SecureCMail: Securing Emails from Service Providers


Email is regularly used as a primary form of communication and as such, email messages might contain highly sensitive information such as social security numbers, passport credentials, credit card information, etc. It is often assumed that information sent over email is available to intended parties only, which might not always be the case. This has lead to concerns over email confidentiality. Emails are stored on infrastructure belonging to email service providers (ESPs). They are generally not read by the service providers, but there exists a potential threat from these ESPs as they can have access to users' email messages. ESPs may not be able to guarantee users' privacy in all scenarios due to the possibilities of various security breaches across the network. Threats from malicious external adversaries obtaining unauthorized access to these email servers and subsequently to users' emails may cause a huge loss in privacy. With growing concern over mass surveillance, privacy infringement and online attacks leading to unauthorized access and data theft, there have been various attempts to add security to email communication with varying degrees of success.

Key Contributions

This research focuses on these security issues associated with emails and presents a method called S3Email, Shamir Secret Sharing (S3) based email, which uses a desktop mail user agent (MUA) application. The proposed method aims to address security under the Semi-malicious ESP threat model. The core idea behind the proposed solution is to use S3 technique to create shares of an email message (email subject, body and attachment) before it is sent.
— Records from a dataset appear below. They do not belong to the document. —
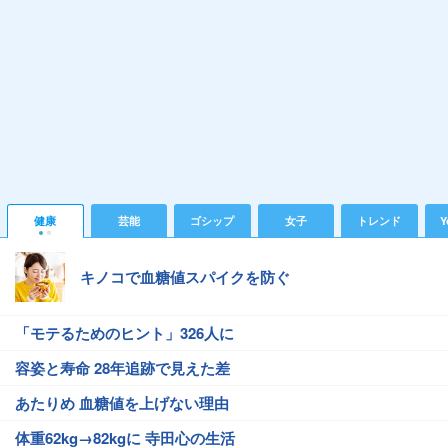
健康
芸能
ゴシップ
女子
トレンド
Y
キノコで血糖値スパイクを防ぐ
「モテるためのヒント」326人に
容姿と寿命 28年追跡で見えた差
あたりめ 血糖値を上げない理由
体重62kg→82kgに 寺田心の生活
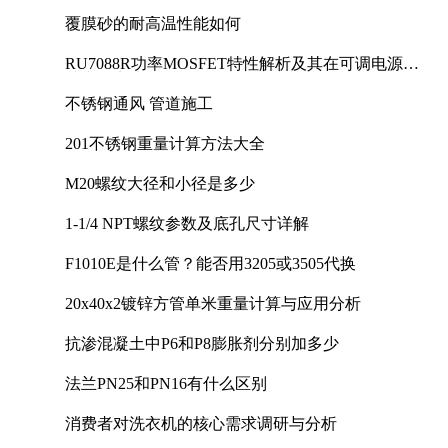
覆膜砂的耐高温性能如何
RU7088R功率MOSFET特性解析及其在可调电源设
计中的实践
不锈钢通风 管道施工
201不锈钢重量计算方法大全
M20螺纹大径和小径是多少
1-1/4 NPT螺纹参数及底孔尺寸详解
F1010E是什么管？能否用3205或3505代换
20x40x2镀锌方管单米重量计算与应用分析
抗渗混凝土中P6和P8膨胀剂分别加多少
法兰PN25和PN16有什么区别
消费者对洗衣机的核心需求调研与分析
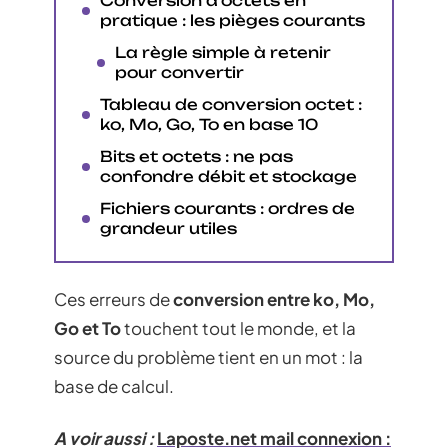
Conversion d’octets en
pratique : les pièges courants
La règle simple à retenir
pour convertir
Tableau de conversion octet :
ko, Mo, Go, To en base 10
Bits et octets : ne pas
confondre débit et stockage
Fichiers courants : ordres de
grandeur utiles
Ces erreurs de
conversion entre ko, Mo,
Go et To
touchent tout le monde, et la
source du problème tient en un mot : la
base de calcul.
A voir aussi :
Laposte.net mail connexion :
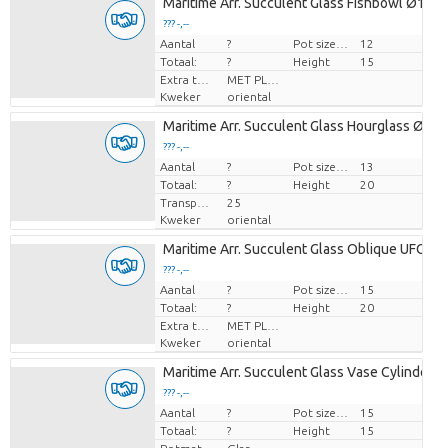
Maritime Arr. Succulent Glass Fishbowl Ø12c
??? -,--
Aantal
Prijs per stuk
?
Pot size (cm)
12
Totaal:
?
Height
15
Extra toevoegingen
MET PLANTEN PASPOORT
Kweker
oriental
Maritime Arr. Succulent Glass Hourglass Ø13
??? -,--
Aantal
Prijs per stuk
?
Pot size (cm)
13
Totaal:
?
Height
20
Transport height
25
Kweker
oriental
Maritime Arr. Succulent Glass Oblique UFO V
??? -,--
Aantal
Prijs per stuk
?
Pot size (cm)
15
Totaal:
?
Height
20
Extra toevoegingen
MET PLANTEN PASPOORT
Kweker
oriental
Maritime Arr. Succulent Glass Vase Cylinder
??? -,--
Aantal
Prijs per stuk
?
Pot size (cm)
15
Totaal:
?
Height
15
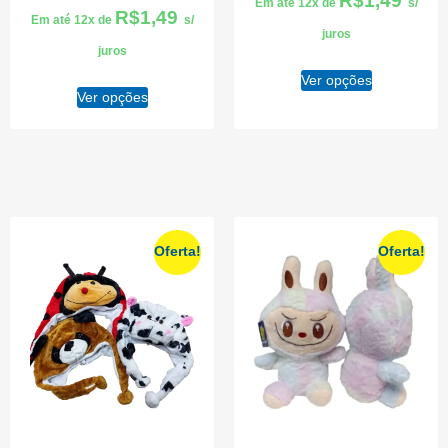
R$
1,49
Em até 12x de
s/
R$
1,49
Em até 12x de
s/
juros
juros
Ver opções
Ver opções
Oferta!
Oferta!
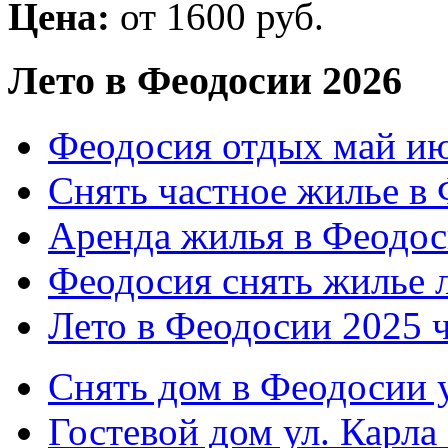
Цена:
от 1600 руб.
Лето в Феодосии 2026
Феодосия отдых май и
Снять частное жилье в
Аренда жилья в Феодос
Феодосия снять жилье 
Лето в Феодосии 2025 
Снять дом в Феодосии у
Гостевой дом ул. Карла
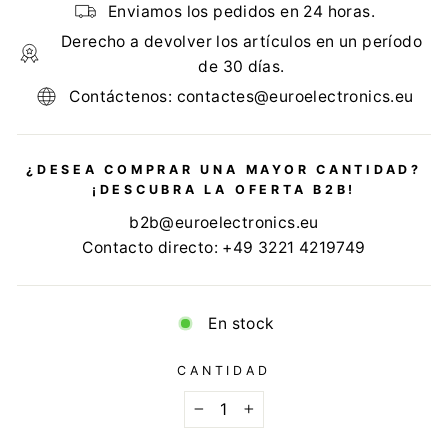
Enviamos los pedidos en 24 horas.
Derecho a devolver los artículos en un período
de 30 días.
Contáctenos: contactes@euroelectronics.eu
¿DESEA COMPRAR UNA MAYOR CANTIDAD?
¡DESCUBRA LA OFERTA B2B!
b2b@euroelectronics.eu
Contacto directo: +49 3221 4219749
En stock
CANTIDAD
−
+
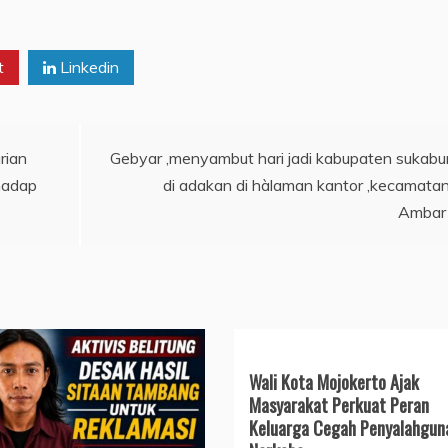
t
Linkedin
rian
Gebyar ,menyambut hari jadi kabupaten sukabu
hadap
di adakan di hàlaman kantor ,kecamatan
Ambar
Wali Kota Mojokerto Ajak
Masyarakat Perkuat Peran
Keluarga Cegah Penyalahgun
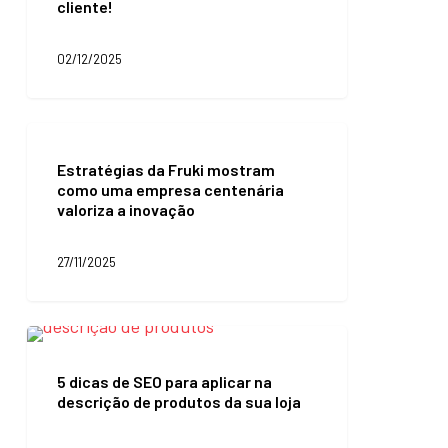
cliente!
o
mesmo
desafio:
02/12/2025
olhar
para
o
cliente!
Estratégias
da
Estratégias da Fruki mostram
Fruki
como uma empresa centenária
mostram
valoriza a inovação
como
uma
empresa
27/11/2025
centenária
valoriza
a
inovação
5
dicas
de
5 dicas de SEO para aplicar na
SEO
descrição de produtos da sua loja
para
aplicar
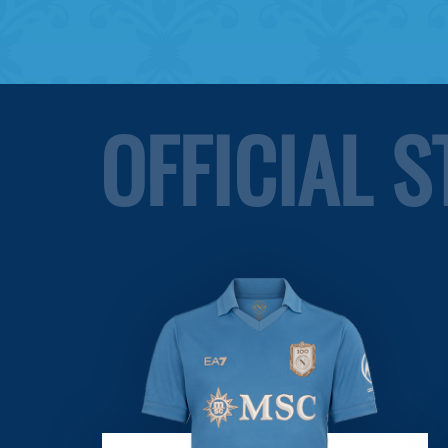
OFFICIAL 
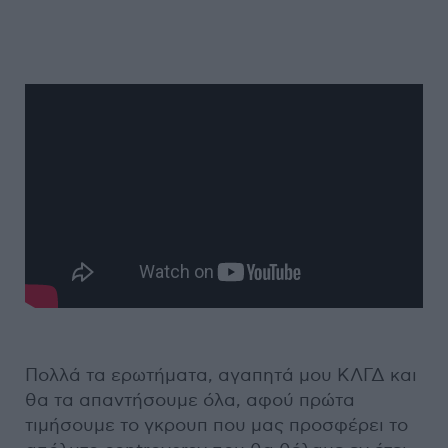
Πολλά τα ερωτήματα, αγαπητά μου ΚΛΓΔ και
θα τα απαντήσουμε όλα, αφού πρώτα
τιμήσουμε το γκρουπ που μας προσφέρει το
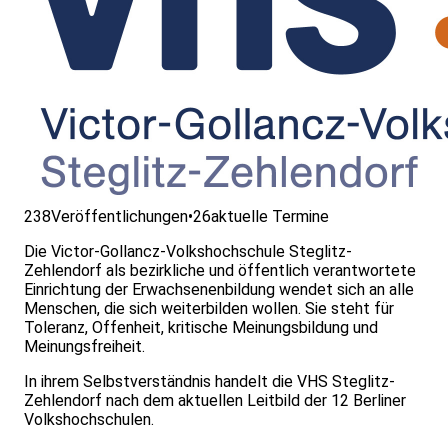
238
Veröffentlichungen
•
26
aktuelle Termine
Die Victor-Gollancz-Volkshochschule Steglitz-
Zehlendorf als bezirkliche und öffentlich verantwortete
Einrichtung der Erwachsenenbildung wendet sich an alle
Menschen, die sich weiterbilden wollen. Sie steht für
Toleranz, Offenheit, kritische Meinungsbildung und
Meinungsfreiheit.
In ihrem Selbstverständnis handelt die VHS Steglitz-
Zehlendorf nach dem aktuellen Leitbild der 12 Berliner
Volkshochschulen.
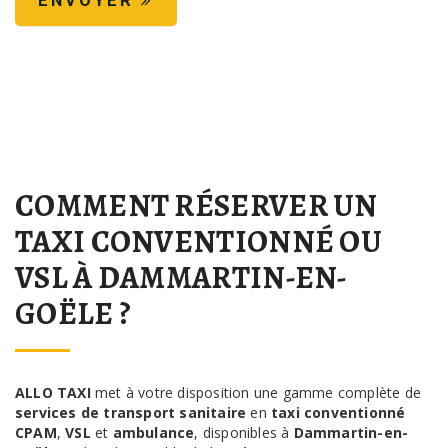
COMMENT RÉSERVER UN
TAXI CONVENTIONNÉ OU
VSL À DAMMARTIN-EN-
GOËLE ?
ALLO TAXI
met à votre disposition une gamme complète de
services de transport sanitaire
en
taxi conventionné
CPAM
,
VSL
et
ambulance
, disponibles à
Dammartin-en-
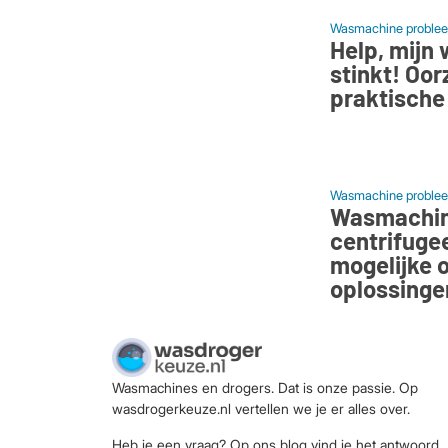
Wasmachine problee
Help, mijn
stinkt! Oo
praktische
Wasmachine problee
Wasmachi
centrifugee
mogelijke 
oplossinge
Wasmachines en drogers. Dat is onze passie. Op
wasdrogerkeuze.nl vertellen we je er alles over.
Heb je een vraag? Op ons blog vind je het antwoord.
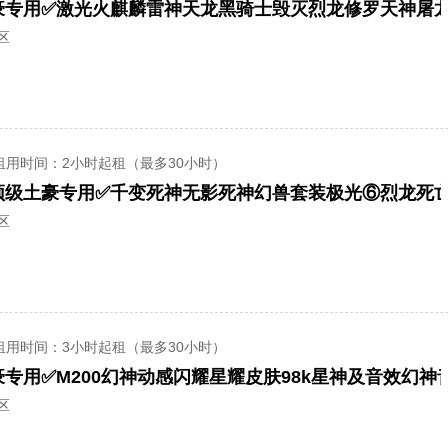
区
租用时间
：2小时起租（最多30小时）
顶级土豪专用✅千变死神无影死神幻兽套装极光⑥烈龙死
区
租用时间
：3小时起租（最多30小时）
区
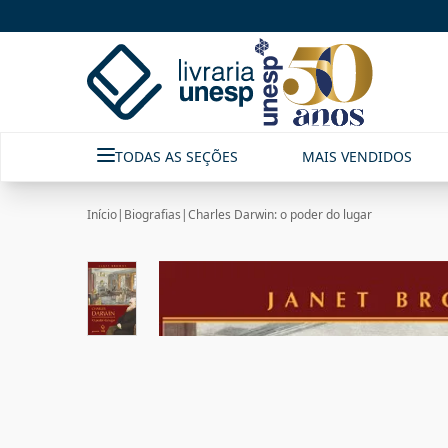
TODAS AS SEÇÕES
MAIS VENDIDOS
Início
|
Biografias
|
Charles Darwin: o poder do lugar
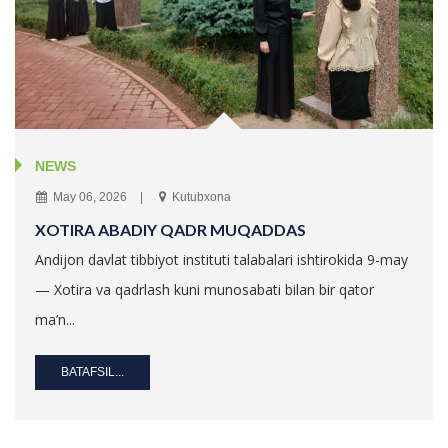
NEWS
May 06, 2026
Kutubxona
XOTIRA ABADIY QADR MUQADDAS
Andijon davlat tibbiyot instituti talabalari ishtirokida 9-may
— Xotira va qadrlash kuni munosabati bilan bir qator
ma’n...
BATAFSIL...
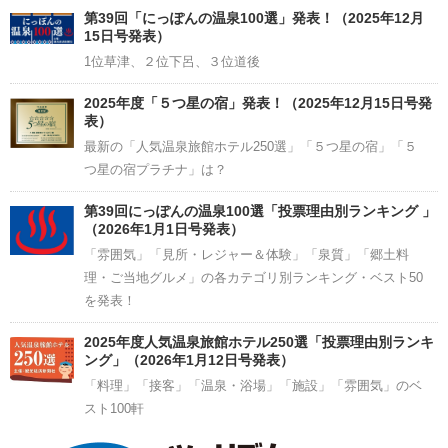
Channel
第39回「にっぽんの温泉100選」発表！（2025年12月
15日号発表）
1位草津、２位下呂、３位道後
2025年度「５つ星の宿」発表！（2025年12月15日号発
表）
最新の「人気温泉旅館ホテル250選」「５つ星の宿」「５
つ星の宿プラチナ」は？
第39回にっぽんの温泉100選「投票理由別ランキング 」
（2026年1月1日号発表）
「雰囲気」「見所・レジャー＆体験」「泉質」「郷土料
理・ご当地グルメ」の各カテゴリ別ランキング・ベスト50
を発表！
2025年度人気温泉旅館ホテル250選「投票理由別ランキ
ング」（2026年1月12日号発表）
「料理」「接客」「温泉・浴場」「施設」「雰囲気」のベ
スト100軒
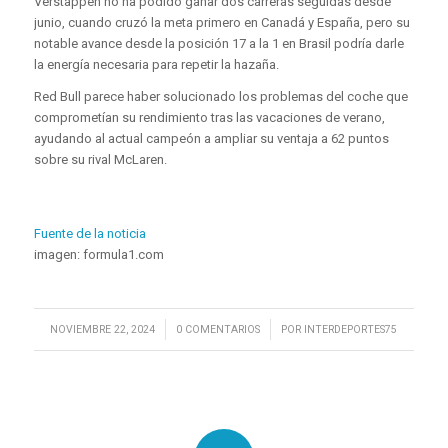
Verstappen no ha podido ganar dos carreras seguidas desde
junio, cuando cruzó la meta primero en Canadá y España, pero su
notable avance desde la posición 17 a la 1 en Brasil podría darle
la energía necesaria para repetir la hazaña.
Red Bull parece haber solucionado los problemas del coche que
comprometían su rendimiento tras las vacaciones de verano,
ayudando al actual campeón a ampliar su ventaja a 62 puntos
sobre su rival McLaren.
Fuente de la noticia
imagen: formula1.com
/
/
NOVIEMBRE 22, 2024
0 COMENTARIOS
POR
INTERDEPORTES75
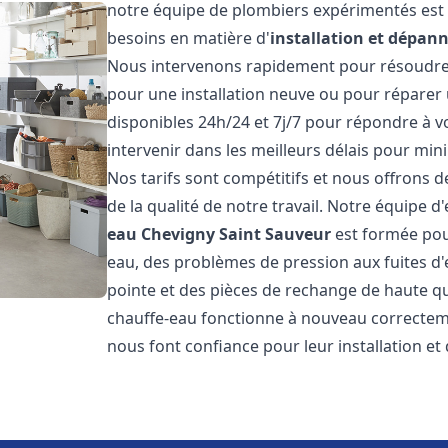
notre équipe de plombiers expérimentés est 
besoins en matière d'
installation et dépan
Nous intervenons rapidement pour résoudre 
pour une installation neuve ou pour répare
disponibles 24h/24 et 7j/7 pour répondre à 
intervenir dans les meilleurs délais pour min
Nos tarifs sont compétitifs et nous offrons 
de la qualité de notre travail. Notre équipe d
eau
Chevigny Saint Sauveur
est formée pour
eau, des problèmes de pression aux fuites d
pointe et des pièces de rechange de haute q
chauffe-eau fonctionne à nouveau correctem
nous font confiance pour leur installation et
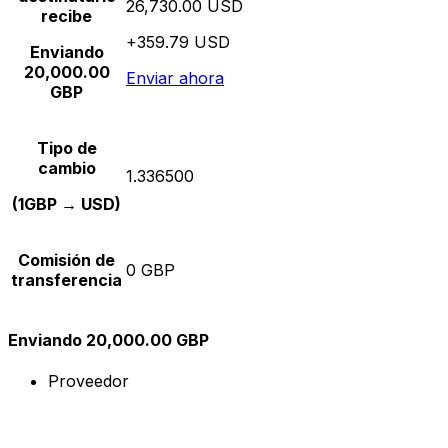
26,730.00 USD
recibe
+359.79 USD
Enviando
20,000.00
Enviar ahora
GBP
Tipo de
cambio
1.336500
(1GBP → USD)
Comisión de
0 GBP
transferencia
Enviando 20,000.00 GBP
Proveedor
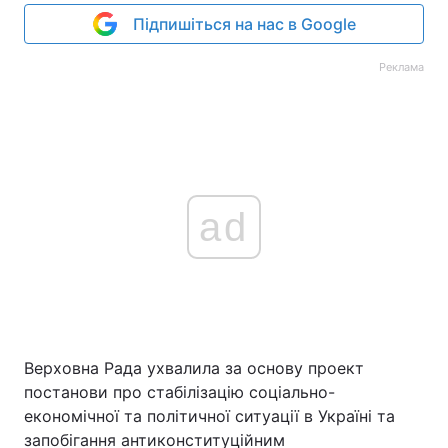
Підпишіться на нас в Google
Реклама
ad
Верховна Рада ухвалила за основу проект
постанови про стабілізацію соціально-
економічної та політичної ситуації в Україні та
запобігання антиконституційним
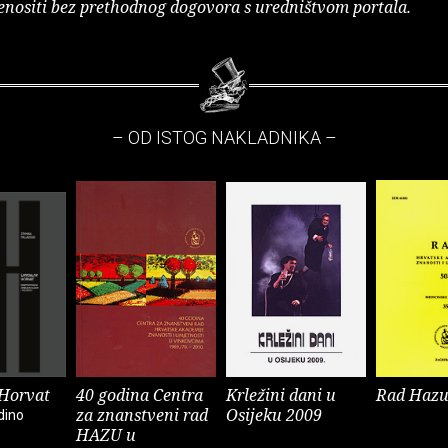
enositi bez prethodnog dogovora s uredništvom portala.
– OD ISTOG NAKLADNIKA –
 Horvat
40 godina Centra
Krležini dani u
Rad Hazu
za znanstveni rad
Osijeku 2009
dino
HAZU u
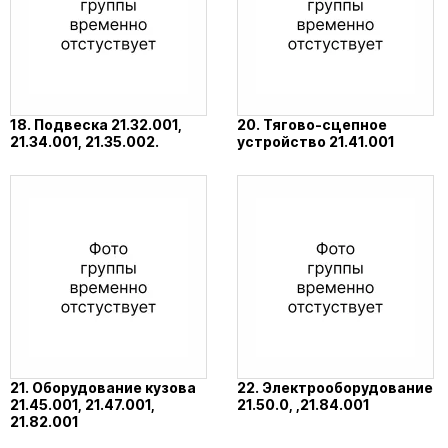
18. Подвеска 21.32.001,
20. Тягово-сцепное
21.34.001, 21.35.002.
устройство 21.41.001
21. Оборудование кузова
22. Электрооборудование
21.45.001, 21.47.001,
21.50.0, ,21.84.001
21.82.001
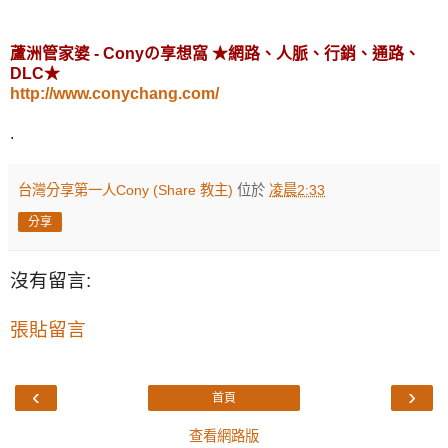
蘆洲管家婆 - Conyの享想窩 ★網路、人脈、行銷、通路、
DLC★
http://www.conychang.com/
.
台灣分享第一人Cony (Share 教主)
位於
凌晨2:33
分享
沒有留言:
張貼留言
‹
›
首頁
查看網路版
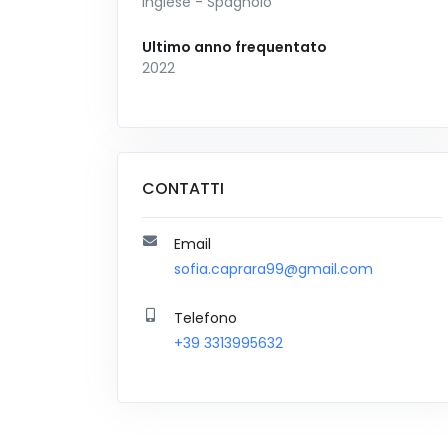
Inglese - Spagnolo
Ultimo anno frequentato
2022
CONTATTI
Email
sofia.caprara99@gmail.com
Telefono
+39 3313995632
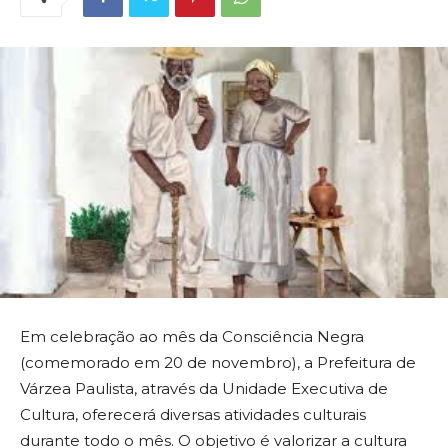
Em celebração ao mês da Consciência Negra
(comemorado em 20 de novembro), a Prefeitura de
Várzea Paulista, através da Unidade Executiva de
Cultura, oferecerá diversas atividades culturais
durante todo o mês. O objetivo é valorizar a cultura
The shares are reconstructed at the receiver's end to reveal the original email message. The distinct characteristics of the proposed S3Email method are:

  • Since the S3Email method is based on the S3 scheme which doesn't require a key, it not only avoids the key storage problem, but also provides information theoretic security.
  • The S3Email method doesn't require any additional email infrastructure; rather it uses a decentralized architecture for email communication utilizing existing email services.
  • Unlike other schemes that use PGP, the S3Email method does not require PGP and reduces reliance on third party services and infrastructure for email security.